:: What you are asked to do ::
Retype every line of the entries below verbatim, keeping the same order and wording.

Extracted entries:
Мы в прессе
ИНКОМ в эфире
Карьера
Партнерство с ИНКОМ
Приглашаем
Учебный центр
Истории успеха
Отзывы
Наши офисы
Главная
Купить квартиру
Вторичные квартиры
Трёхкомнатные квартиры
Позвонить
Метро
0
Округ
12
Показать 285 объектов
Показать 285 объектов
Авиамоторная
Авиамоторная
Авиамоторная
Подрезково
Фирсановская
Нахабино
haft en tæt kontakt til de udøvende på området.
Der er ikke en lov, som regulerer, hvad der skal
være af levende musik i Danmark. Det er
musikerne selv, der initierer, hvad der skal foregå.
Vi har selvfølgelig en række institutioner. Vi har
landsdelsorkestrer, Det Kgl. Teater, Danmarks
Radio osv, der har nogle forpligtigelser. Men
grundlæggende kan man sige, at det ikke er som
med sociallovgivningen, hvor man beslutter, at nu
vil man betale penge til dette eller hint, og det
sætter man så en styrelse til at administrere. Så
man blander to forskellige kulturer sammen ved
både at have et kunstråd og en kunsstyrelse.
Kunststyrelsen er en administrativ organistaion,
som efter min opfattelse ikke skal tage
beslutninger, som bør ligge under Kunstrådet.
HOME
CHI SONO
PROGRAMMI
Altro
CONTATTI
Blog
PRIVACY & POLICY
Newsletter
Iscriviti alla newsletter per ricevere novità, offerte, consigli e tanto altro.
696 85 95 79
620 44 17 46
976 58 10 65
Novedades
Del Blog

:: Answer to this problem ::
Мы в прессе
ИНКОМ в эфире
Карьера
Партнерство с ИНКОМ
Приглашаем
Учебный центр
Истории успеха
Отзывы
Наши офисы
Главная
Купить квартиру
Вторичные квартиры
Трёхкомнатные квартиры
Позвонить
Метро
0
Округ
12
Показать 285 объектов
Показать 285 объектов
Авиамоторная
Авиамоторная
Авиамоторная
Подрезково
Фирсановская
Нахабино
haft en tæt kontakt til de udøvende på området.
Der er ikke en lov, som regulerer, hvad der skal
være af levende musik i Danmark. Det er
musikerne selv, der initierer, hvad der skal foregå.
Vi har selvfølgelig en række institutioner. Vi har
landsdelsorkestrer, Det Kgl. Teater, Danmarks
Radio osv, der har nogle forpligtigelser. Men
grundlæggende kan man sige, at det ikke er som
med sociallovgivningen, hvor man beslutter, at nu
vil man betale penge til dette eller hint, og det
sætter man så en styrelse til at administrere. Så
man blander to forskellige kulturer sammen ved
både at have et kunstråd og en kunsstyrelse.
Kunststyrelsen er en administrativ organistaion,
som efter min opfattelse ikke skal tage
beslutninger, som bør ligge under Kunstrådet.
HOME
CHI SONO
PROGRAMMI
Altro
CONTATTI
Blog
PRIVACY & POLICY
Newsletter
Iscriviti alla newsletter per ricevere novità, offerte, consigli e tanto altro.
696 85 95 79
620 44 17 46
976 58 10 65
Novedades
Del Blog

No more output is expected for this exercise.